Para aqueles e aquelas que possam julgar que estamos a ver com tintas negras a situação da mulher no nosso país em consequência das políticas de direita deixamos alguns questionamentos:

– é, ou não verdade que, a existência de um vasto património de conquistas e de leis emanadas dos ideais do 25 de Abril relativas à igualdade de direitos e de oportunidades, não tem sido condição suficiente para que a grande maioria das mulheres tenham delas um maior reflexo no seu dia a dia, enquanto cidadãs, trabalhadoras e mães?

– é ou não verdade que, não obstante a crescente participação das mulheres no mundo de trabalho esta é persistentemente acompanhada por uma desigual distribuição de mulheres e homens por actividades profissionais e níveis hierárquicos, pela enorme representação das mulheres em grupos desqualificados, pela desvalorização ao nível das tarefas que desempenham e pela desvalorização dos salários que auferem mesmo em sectores onde a sua participação é maioritária?

– é, ou não verdade que, a maternidade e as faltas por assistência à família originam, de forma persistente, tratamentos discriminatórios, condicionando à mulher o acesso ou a manutenção no emprego, designadamente no que diz respeito às jovens trabalhadoras?
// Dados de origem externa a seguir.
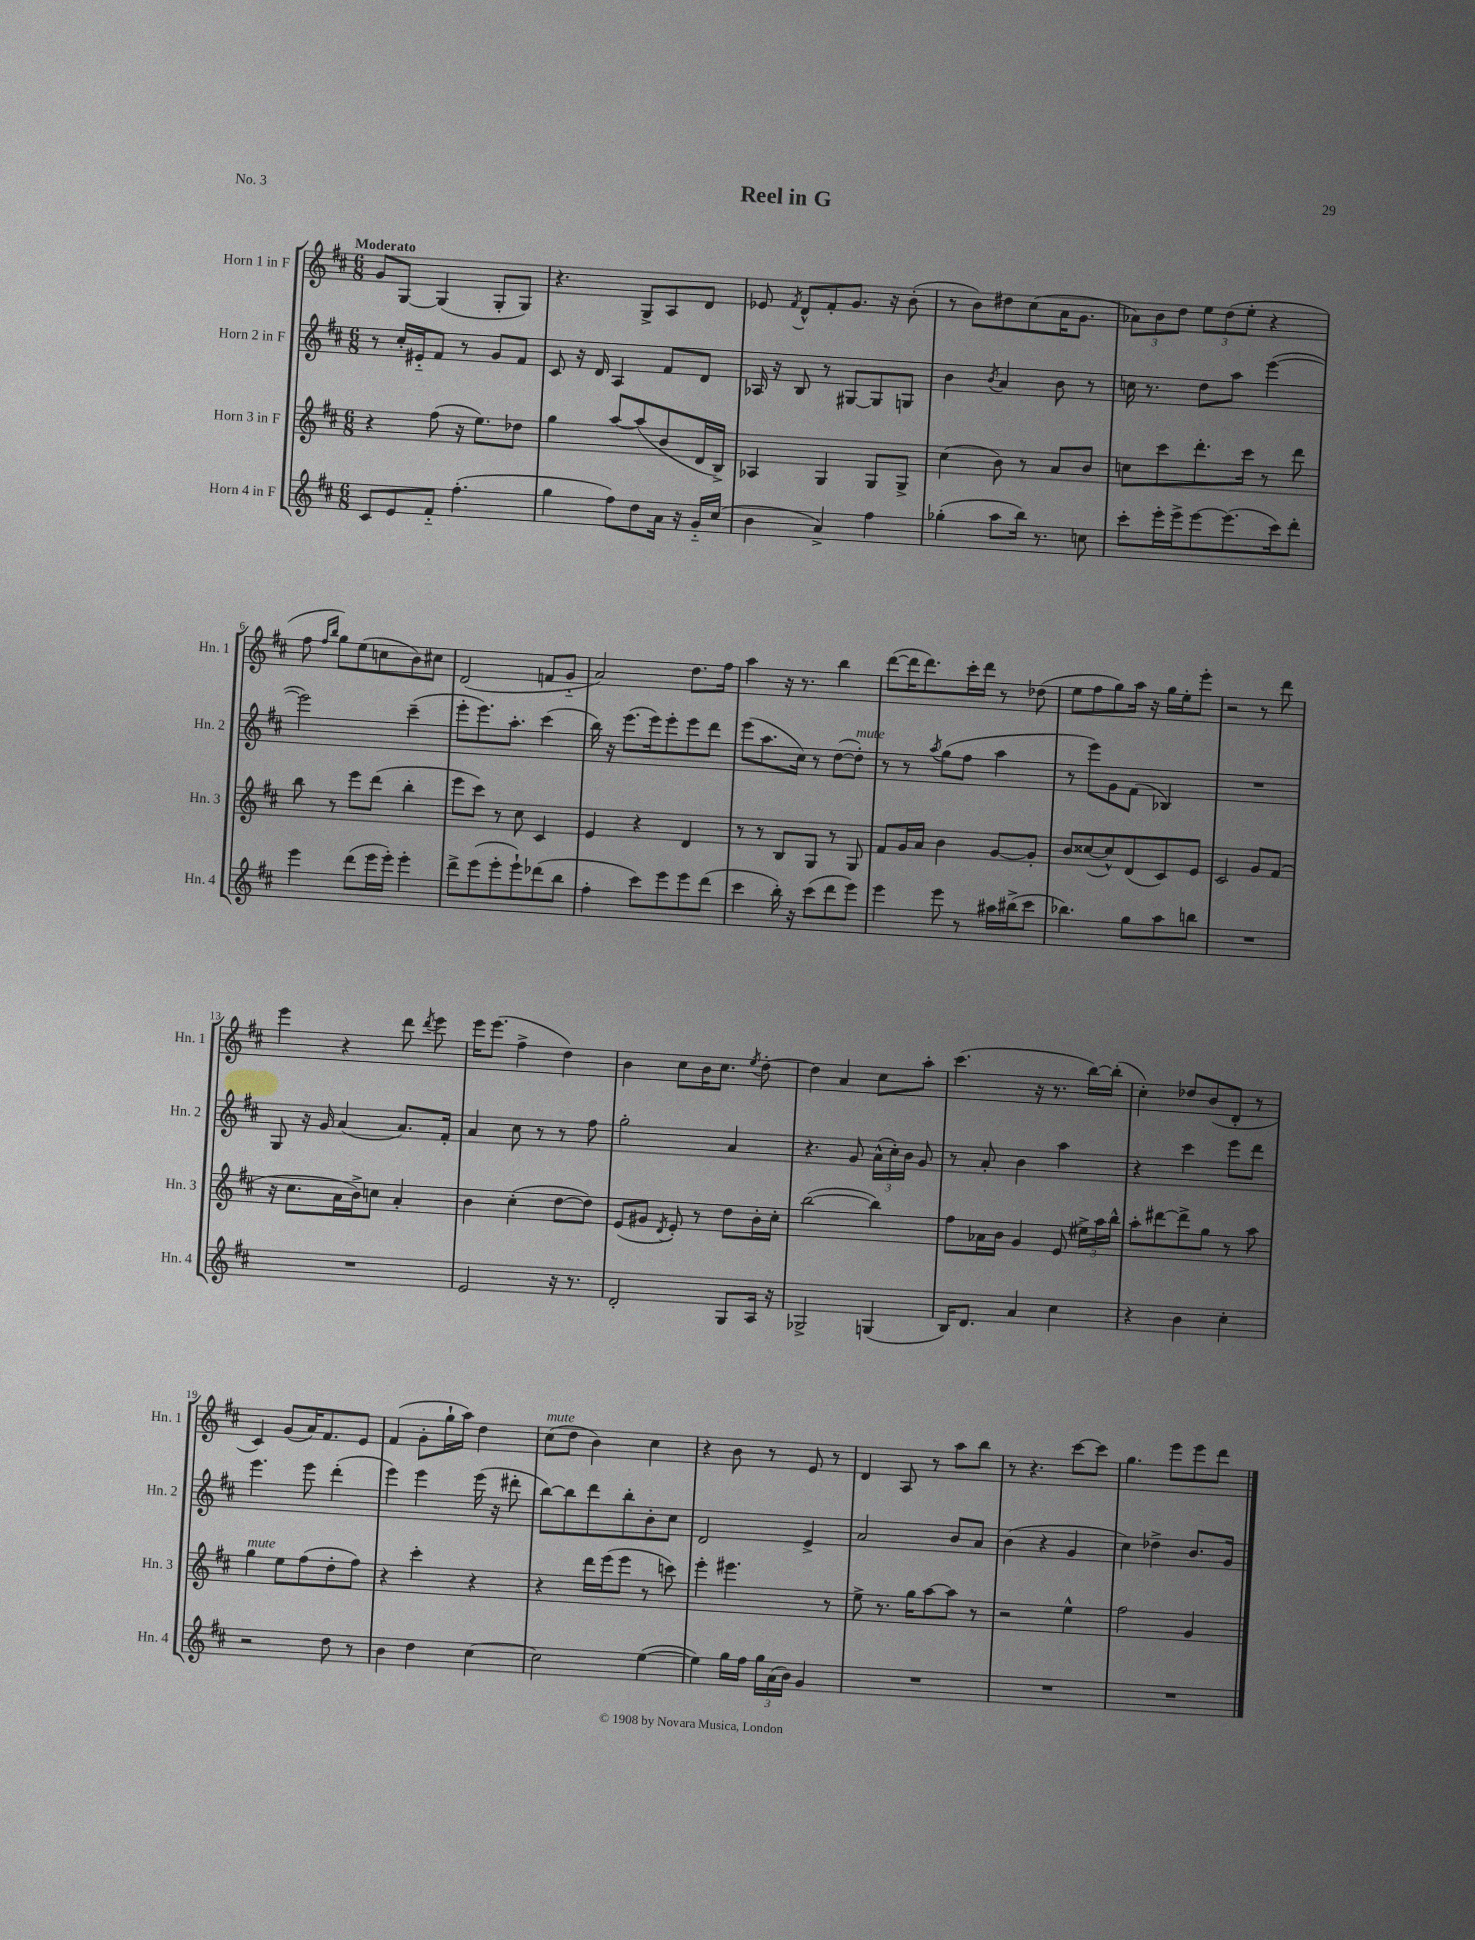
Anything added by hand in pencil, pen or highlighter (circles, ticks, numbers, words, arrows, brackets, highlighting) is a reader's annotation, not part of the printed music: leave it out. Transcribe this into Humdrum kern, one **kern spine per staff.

**kern	**kern	**kern	**kern
*part4	*part3	*part2	*part1
*staff4	*staff3	*staff2	*staff1
*I"Horn 4 in F	*I"Horn 3 in F	*I"Horn 2 in F	*I"Horn 1 in F
*I'Hn. 4	*I'Hn. 3	*I'Hn. 2	*I'Hn. 1
*clefG2	*clefG2	*clefG2	*clefG2
*k[f#c#]	*k[f#c#]	*k[f#c#]	*k[f#c#]
*M6/8	*M6/8	*M6/8	*M6/8
=1	=1	=1	=1
!	!	!	!LO:TX:a:B:t=Moderato
8c#/L	4r	8r	8g/L
8e/	.	16cc#'/LL	[8G/J
.	.	16e#X/J	.
8f#/J	(8ff#\	8f#/J	(4G/]
(4.ff#'\	16r	8r	.
.	8.ee\L)	.	.
.	.	8g/L	8G'/L
.	8dd-X\J	8f#/J	8G/J)
=2	=2	=2	=2
4gg\	4gg\	8c#/	4.r
.	.	16r	.
.	.	16d/	.
8ff#\L)	[8aa/L	4A/	.
8dd\	(8aa/]	.	8G^/L
16a\Jk	8b/	8f#/L	8A/
16r	.	.	.
16g/LL	16d/L	8d/J	8d/J
(16cc#/JJ	16B^/JJ)	.	.
=3	=3	=3	=3
4b\	4A-X/	16A-X/	8e-X/
.	.	16r	.
.	.	.	8qf#/
.	.	8B/	8d^^/L
4a^/)	4G/	8r	8f#'/
.	.	[8G#X/L	8.g/J
4ff#\	8G/L	8G#/]	.
.	.	.	16r
.	8G^/J	8Gn/J	(8b'\
=4	=4	=4	=4
(4gg-X'\	(4cc#\	4b\	8r
.	.	.	8b\L)
.	.	8qb/	.
8aa\L	8b\)	4a/	8dd#X\
16bb\Jk)	8r	.	(8cc#\
8.r	.	.	.
.	8a/L	8b\	16a\K
.	.	.	8.g\J
8ccn\	8b/J	8r	.
=5	=5	=5	=5
8ccc#'\L	8ccn\L	16ccn\	12a-X\L)
.	.	8.r	.
.	.	.	12b\
16eee'\L	8ccc#\	.	.
.	.	.	12dd\J
16eee^\J	.	.	.
[8eee\	8.ddd'\	8dd\L	12ee\L
.	.	.	(12dd\
(8.eee\]	.	8aa\J	.
.	.	.	12ee'\J
.	16ccc#\Jk	.	.
.	8r	([4eee\	4r
16ccc#\k)	.	.	.
8ddd'\J	8ddd\	.	.
!!LO:LB:g=z
=6	=6	=6	=6
4eee\	8bb\	2eee\])	8ff#\
.	.	.	16qqff#/LL
.	.	.	16qqbb/JJ
.	8r	.	8gg\L)
(8ddd\L	8eee\L	.	(8ee\
16eee\L	(8ddd\J	.	8ccn\
16eee'\JJ)	.	.	.
4eee'\	4bb'\	(4ccc#~\	8b\)
.	.	.	8cc#X\J
=7	=7	=7	=7
8ddd^\L	8eee\L	8eee'\L	(2d/
(8eee\	8ccc#\J)	8.eee\)	.
8eee'\	8r	.	.
.	.	8.aa'\J	.
8eee`\)	8cc#\	.	.
(8ddd-X\	4c#/	(4ccc#\	8fn/L
8bb\J	.	.	8g/J
=8	=8	=8	=8
4ff#'\	4e/	16bb\)	2a/)
.	.	16r	.
.	.	(8.eee\L	.
8ccc#\L)	4r	.	.
.	.	16eee\k)	.
8eee\	.	8eee'\	.
8eee\	4d/	8eee\	8.dd\L
(8ddd\J	.	8ddd\J	.
.	.	.	16ff#\Jk
=9	=9	=9	=9
4ccc#\	8r	(8eee\L	4aa\
.	8r	8.aa\	.
16bb'\)	8B/L	.	16r
16r	.	16cc#\Jk)	8.r
(8ccc#\L	8G/J	8r	.
8ddd\	8r	([8dd\L	4bb\
!	!	!LO:TX:a:i:t=mute	!
8eee\J)	8G/	8dd'\J])	.
=10	=10	=10	=10
4eee\	8f#/L	8r	([8ddd\L
.	16g/L	8r	16ddd\K]
.	16a/JJ	.	8.ddd\)
.	.	8qaa/	.
8eee\	4b\	(8gg\L	.
8r	.	8ff#\J	16ccc#'\L
.	.	.	16ddd\JJ
16aa#X\LL	[8g/L	4aa\	8r
(16bb#X^\J	.	.	.
8ccc#\J	8g'/J]	.	(8dd-X\
=11	=11	=11	=11
4.bb-X\)	8b/L	8r	8ee\L
.	([8cc##X/	8eee\L)	8ff#\
.	8cc##^^/])	8g\	8gg\)
8gg\L	(8d/	(8f#\J	16aa\Jk
.	.	.	16r
8aa\	8c#/)	4B-X/)	16gg\LL
.	.	.	16ee'\J
8bbn\J	8e/J	.	8eee'\J
=12	=12	=12	=12
2.r	2c#/	2.r	2r
.	8g/L	.	8r
.	(8f#/J	.	8ddd\
!!LO:LB:g=z
=13	=13	=13	=13
2.r	16r	8G/	4eee\
.	8.cc#\L	.	.
.	.	16r	.
.	.	16g/	.
.	16a\L	(4a/	4r
.	16b^\J)	.	.
.	8ccn\J	.	.
.	4a'/	8.a/L)	8ddd\
.	.	.	8qddd/
.	.	.	8eee\
.	.	16f#'/Jk	.
=14	=14	=14	=14
2e/	4b\	4a/	16eee\KL
.	.	.	(8.eee\J
.	(4cc#'\	8cc#\	4ff#^\
.	.	8r	.
16r	[8dd\L	8r	4dd\)
8.r	.	.	.
.	8dd\J])	8ff#\	.
=15	=15	=15	=15
2d'/	(8e/L	2gg'\	4b\
.	8g#X/J	.	.
.	8qd/	.	.
.	8e'/)	.	8cc#\L
.	8r	.	16b\K
.	.	.	8.cc#\J
8G/L	8dd\L	4a/	.
.	.	.	8qee/
16A/Jk	16b'\L	.	[8dd'\
16r	16cc#'\JJ	.	.
=16	=16	=16	=16
2G-X^/	([2bb\	4.r	4dd\]
.	.	.	4a/
.	.	8g/	.
(4Gn/	4bb\])	(24a^^\LL	8cc#\L
.	.	24cc#'\)	.
.	.	24b\JJ	.
.	.	8g/	8aa'\J
=17	=17	=17	=17
16B/KL)	8ff#\L	8r	(4.ccc#\
8.d/J	.	.	.
.	16a-X\L	8a'/	.
.	16b\JJ	.	.
4a/	4g/	4b\	.
.	.	.	16r
.	.	.	8.r
4cc#\	(8e/	4aa\	.
.	24ee#X^\LL)	.	[16bb\LL)
.	24aa\	.	.
.	.	.	(16bb'\JJ]
.	24bb^^\JJ	.	.
=18	=18	=18	=18
4r	8aa'\L	4r	4cc#'\)
.	[8ddd#X\	.	.
4b\	8ddd#^\]	4ccc#\	8dd-X/L
.	8gg\J	.	(8b/
4cc#'\	8r	8eee\L	8d'/J
.	8aa\	8ddd\J	8r
!!LO:LB:g=z
=19	=19	=19	=19
!	!LO:TX:a:i:t=mute	!	!
2r	4gg\	4.eee\	4c#/)
.	8ee\L	.	(8g/L
.	(8ff#\	8eee\	16a/K)
.	.	.	8.f#/
8dd\	8dd'\	(4ddd'\	.
8r	8ff#\J)	.	8e/J
=20	=20	=20	=20
4b\	4r	4eee\)	(4f#/
4dd\	4ccc#'\	4eee\	8g'\L
.	.	.	16gg`\L
.	.	.	16aa\JJ)
[4cc#\	4r	(16eee\	4dd\
.	.	16r	.
.	.	8ddd#X'\	.
=21	=21	=21	=21
!	!	!	!LO:TX:a:i:t=mute
2cc#\]	4r	[8bb\L)	(8cc#\L
.	.	8bb\]	8dd\J
.	16ddd\LL	8ddd\	4b\)
.	(16eee\J	.	.
.	8eee\J	8bb'\	.
([4ee\	8r	8b'\	4cc#\
.	8cccn\)	8cc#\J	.
=22	=22	=22	=22
4ee\])	4eee'\	2d/	4r
16gg\LL	4.eee#X\	.	8b\
16ff#\JJ	.	.	.
24gg\LL	.	.	8r
(24a\	.	.	.
24b\JJ)	.	.	.
4g/	.	4e^/	8e/
.	8r	.	8r
=23	=23	=23	=23
2.r	8ee^\	2a/	4d/
.	8.r	.	.
.	.	.	8A/
.	16gg\KL	.	.
.	[8aa\	.	8r
.	8aa\J]	8b/L	8aa\L
.	8r	8a/J	8bb\J
=24	=24	=24	=24
2.r	2r	(4b\	8r
.	.	.	4.r
.	.	4r	.
.	4ee^^\	4g/	[8ccc#\L
.	.	.	8ccc#\J]
=25	=25	=25	=25
2.r	2ff#\	4cc#\)	4.gg\
.	.	4dd-X^\	.
.	.	.	8eee\L
.	4g/	8.b/L	8eee\
.	.	.	8ddd\J
.	.	16g/Jk	.
==	==	==	==
*-	*-	*-	*-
O prosseguimento destes perigosos caminhos, sem denúncia, sem resistência e sem luta, designadamente, por parte das mulheres portuguesas teria consequências muito negativas no presente e para o futuro. É por isso indispensável o reforço da intervenção das mulheres e do movimento feminino visando travar e inverter este caminho de retrocesso.

E, é urgente e necessário que as mulheres façam ouvir a sua voz e que se reforce a sua luta organizada e que esta seja também assumida pelos movimentos sociais e de massas contra as consequência da política de direita na sua situação, enquanto cidadãs, trabalhadoras e mães dando-se maior visibilidade à sua luta em curso no momento actual.

Da nossa parte, continuamos empenhados neste combate, procurando envolver um cada vez maior número de militantes – mulheres e homens – na luta contra a política deste Governo e na defesa, aprofundamento e promoção dos direitos das mulheres garantindo a sua participação em igualdade.

Para o PCP o direito das mulheres à igualdade e a sua emancipação é condição para a democratização e humanização de toda a sociedade e é um combate que deve dizer respeito a todo o Partido quer nas suas lutas mais imediatas, quer na sua luta mais geral pelo aprofundamento da democracia política, económica, social e cultural.